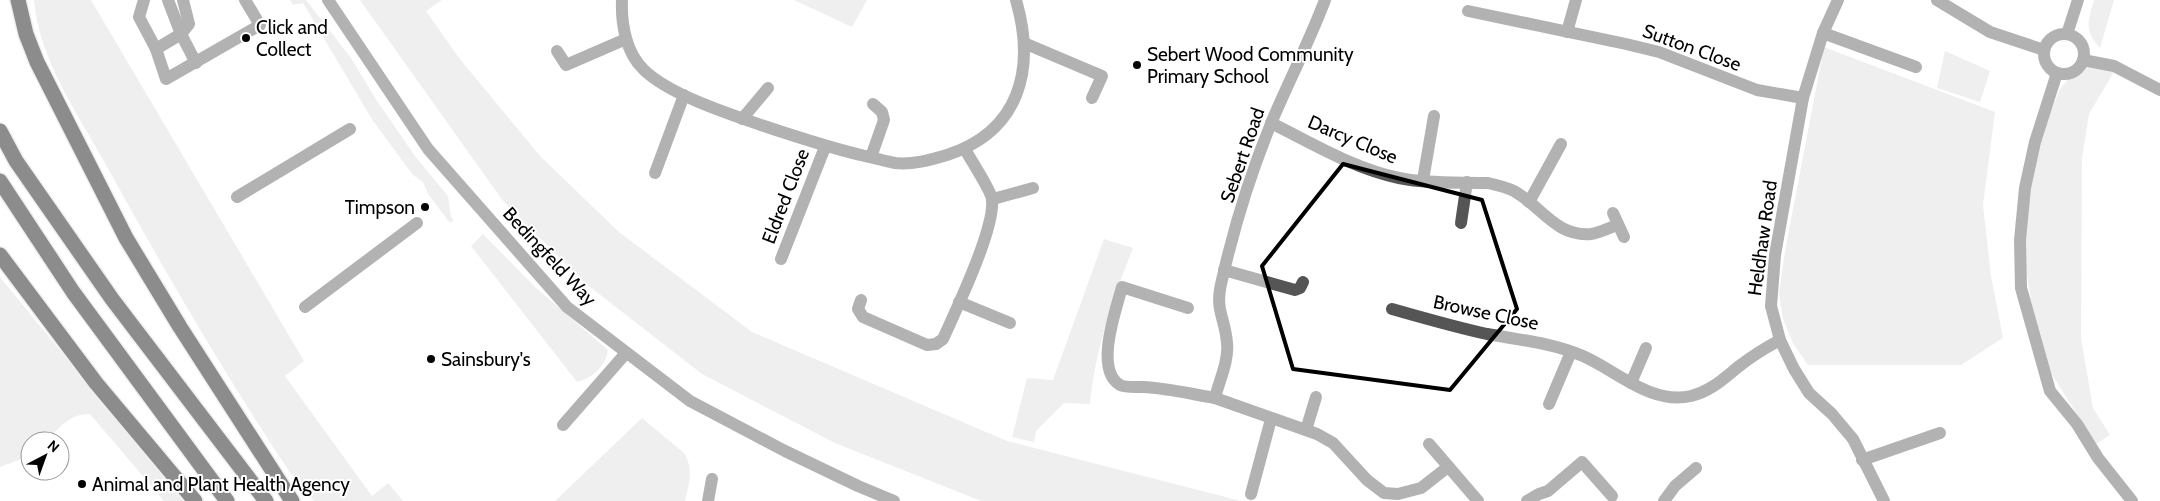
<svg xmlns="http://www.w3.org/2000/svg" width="2160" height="501" font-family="Cabin,sans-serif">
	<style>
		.green { fill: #dcdcdc }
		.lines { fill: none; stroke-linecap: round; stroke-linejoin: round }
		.highway-casing { stroke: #dbdbdb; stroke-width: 18 }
		.minor { stroke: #555; stroke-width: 12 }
		.highway { stroke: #000; stroke-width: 15 }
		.marked { fill: none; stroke: #000; stroke-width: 4; stroke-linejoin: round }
		.poi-dot { fill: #000; stroke: #fff; stroke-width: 2 }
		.labels { text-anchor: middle; stroke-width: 4; stroke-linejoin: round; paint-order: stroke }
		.poi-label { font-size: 19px; fill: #000; stroke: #fff; text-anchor: start }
		.street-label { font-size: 19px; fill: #000; stroke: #fff }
	</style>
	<rect width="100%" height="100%" fill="#fff"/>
	<g class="green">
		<path d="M 34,0 L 91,0 L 304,361 L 285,376 L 372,496 L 388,483 L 403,501 L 314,501 L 291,474 C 224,374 164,270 106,165 C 78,114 39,60 34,0 Z"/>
		<polygon points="290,0 306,0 351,58 377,101 415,156 448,196 451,217 454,220 450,223 428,194 423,182 413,175 373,121 303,3 293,5"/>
		<polygon points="360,0 442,0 426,11 459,58 541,157 619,232 752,332 1007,441 1241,501 981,501 835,443 702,374 585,283 503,201"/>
		<polygon points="794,0 867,0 852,27"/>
		<path d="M 2094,0 L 2114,0 L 2100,48 C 2084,32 2088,19 2094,0 Z"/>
		<polygon points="1824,47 1995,112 1983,205 1991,276 2003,338 1961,365 1808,365 1793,343 1783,319 1779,294 1785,251"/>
		<polygon points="1945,51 1990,71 1980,102 1937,88"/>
		<polygon points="2080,60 2115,70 2089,114 2082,158 2081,338 2093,408 2110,435 2096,444 2051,373 2035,325 2024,256 2029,191 2042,134 2060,89 2072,75"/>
		<path d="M 483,234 L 535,287 L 608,350 C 606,366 593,378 577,382 L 471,246 Z"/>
		<path d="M 1104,239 L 1133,248 C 1113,298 1095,350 1090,404 L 1064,403 L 1036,431 L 1034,442 L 1012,437 L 1027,378 L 1053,380 Z"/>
		<path d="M 0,277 L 183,501 L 164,501 L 90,414 C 71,413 59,428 46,441 L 30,441 L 30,450 L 19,460 L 0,467 Z"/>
		<path d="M 642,418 L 684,453 C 694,469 689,484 685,501 L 555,501 Z"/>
	</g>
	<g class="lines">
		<g class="highway-casing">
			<g id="highway">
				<polyline points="18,0 26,34 37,62 126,238 180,327 292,501"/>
				<polyline points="0,131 16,161 112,299 266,501"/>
				<polyline points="0,181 73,292 227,501"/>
				<polyline points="0,255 96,383 195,501"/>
			</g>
		</g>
		<g class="minor">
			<polyline points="144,0 139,17 156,49 181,34 189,24 183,0"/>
			<polyline points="168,0 181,34 196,63"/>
			<polyline points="328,0 428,149 567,307 690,401 785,451 858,486 894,501"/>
			<path d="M 622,0 C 621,24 626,53 644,70 C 670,95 729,114 764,126 C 797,137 830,148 865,156 C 875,158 885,161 895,163 C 912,165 930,160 947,155 C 1020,131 1036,69 1016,0"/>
			<path d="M 1325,0 C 1309,42 1289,81 1272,121 C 1251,172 1234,227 1222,280 C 1214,311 1225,316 1227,343 C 1229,361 1219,381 1215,398 L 1317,434 L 1333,443 L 1367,480 L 1384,493 L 1398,494 L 1421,488 L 1448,467"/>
			<polyline points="1838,0 1823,33 1803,98 1775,255 1771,306 1780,340 1794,369 1809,393 1832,414 1853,439 1884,501"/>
			<polyline points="1937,0 1990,32 2044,50"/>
			<polyline points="1468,11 1626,44 1659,52 1757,90 1803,98"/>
			<polyline points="1567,32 1576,0"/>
			<polyline points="1823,33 1916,67"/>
			<circle cx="2064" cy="54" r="20"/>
			<polyline points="2067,34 2078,0"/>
			<polyline points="1024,43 1102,76 1092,98"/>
			<polyline points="156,49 166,79 260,25 245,0"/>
			<polyline points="557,51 566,65 626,39"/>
			<polyline points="2083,60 2114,66 2160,90"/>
			<polyline points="2057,73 2035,142 2025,188 2020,240 2021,288 2050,391 2077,424 2098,458 2132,501"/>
			<polyline points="742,119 768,88"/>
			<path d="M 1271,123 C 1312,143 1354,169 1399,178 C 1427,184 1459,182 1488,183 C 1497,185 1506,187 1514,191 C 1541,206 1556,237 1591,234 C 1599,233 1609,228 1617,225"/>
			<polyline points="871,157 884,120 882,112 873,104"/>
			<polyline points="655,173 684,95"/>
			<polyline points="1423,180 1434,116"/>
			<polyline points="237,197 350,129"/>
			<polyline points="993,199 1033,188"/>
			<polyline points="1529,202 1561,144"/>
			<polyline points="1613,213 1624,237"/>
			<polyline points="1461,223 1467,182"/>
			<polyline points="781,259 825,147"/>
			<polyline points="1224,270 1295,290 1300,288 1303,282"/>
			<path d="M 861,300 L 858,309 L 863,317 L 927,345 L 936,344 L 943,339 C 956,310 995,229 992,200 C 992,192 970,159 965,149"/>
			<polyline points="959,302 1010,323"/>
			<polyline points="305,307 417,223"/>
			<path d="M 1188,308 L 1122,287 C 1116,310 1094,370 1120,385 C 1126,388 1136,387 1143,387 C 1167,388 1191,394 1215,398"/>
			<path d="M 1392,309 C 1424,318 1455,327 1487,334 C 1520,340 1553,343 1583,356 C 1617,371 1651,405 1691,396 C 1711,391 1723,379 1738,367 C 1752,356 1765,348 1780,340"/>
			<polyline points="1631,383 1646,348"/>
			<polyline points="1549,404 1571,352"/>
			<polyline points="563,425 626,353"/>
			<polyline points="1306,430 1316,397"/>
			<polyline points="1429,444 1478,501"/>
			<polyline points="1862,460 1940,433"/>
			<polyline points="1251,494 1271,419"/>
			<polyline points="708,501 712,479"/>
			<polyline points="1527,501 1539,494 1548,491 1582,462 1612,496"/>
			<polyline points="1664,501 1675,486 1696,468"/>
		</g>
		<use href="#highway" class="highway"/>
	</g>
	<path d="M0 0H2160V501H0ZM 1343,164 L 1482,200 L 1517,309 L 1450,390 L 1293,369 L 1262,266 Z" fill="#fff" fill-opacity=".55" fill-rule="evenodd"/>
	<path class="marked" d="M 1343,164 L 1482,200 L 1517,309 L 1450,390 L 1293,369 L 1262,266 Z"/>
	<g class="poi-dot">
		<circle cx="246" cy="38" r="5"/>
		<circle cx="1137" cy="65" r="5"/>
		<circle cx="425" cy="207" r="5"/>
		<circle cx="431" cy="359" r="5"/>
		<circle cx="82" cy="484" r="5"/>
	</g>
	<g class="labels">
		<g class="poi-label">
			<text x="256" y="34">Click and<tspan x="256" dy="22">Collect</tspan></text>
			<text x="1147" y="61">Sebert Wood Community<tspan x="1147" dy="22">Primary School</tspan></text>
			<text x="415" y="214" text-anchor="end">Timpson</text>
			<text x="441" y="366">Sainsbury's</text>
			<text x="92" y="491">Animal and Plant Health Agency</text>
		</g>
		<g class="street-label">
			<text transform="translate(1692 47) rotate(20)" y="7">Sutton Close</text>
			<text transform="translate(1353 139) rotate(23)" y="7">Darcy Close</text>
			<text transform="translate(1242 155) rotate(-71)" y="7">Sebert Road</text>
			<text transform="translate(785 196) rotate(-69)" y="7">Eldred Close</text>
			<text transform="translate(1762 238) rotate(-82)" y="7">Heldhaw Road</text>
			<text transform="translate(550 256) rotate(47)" y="7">Bedingfeld Way</text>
			<text transform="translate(1486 312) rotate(12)" y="7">Browse Close</text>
		</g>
	</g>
	<g transform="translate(45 456) rotate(41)"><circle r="24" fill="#ffffff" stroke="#999999"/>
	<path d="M0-4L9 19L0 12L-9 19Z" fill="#000000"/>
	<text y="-8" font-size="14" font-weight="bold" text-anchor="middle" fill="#000000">N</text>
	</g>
</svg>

*-*-*

▶ _What to work on_: Return word for word the lines above from the line with "none; stroke: #000;" to the line with "middle; stroke-width: 4;", including both and leaving out all others.

▶ _Your solution_:
		.marked { fill: none; stroke: #000; stroke-width: 4; stroke-linejoin: round }
		.poi-dot { fill: #000; stroke: #fff; stroke-width: 2 }
		.labels { text-anchor: middle; stroke-width: 4; stroke-linejoin: round; paint-order: stroke }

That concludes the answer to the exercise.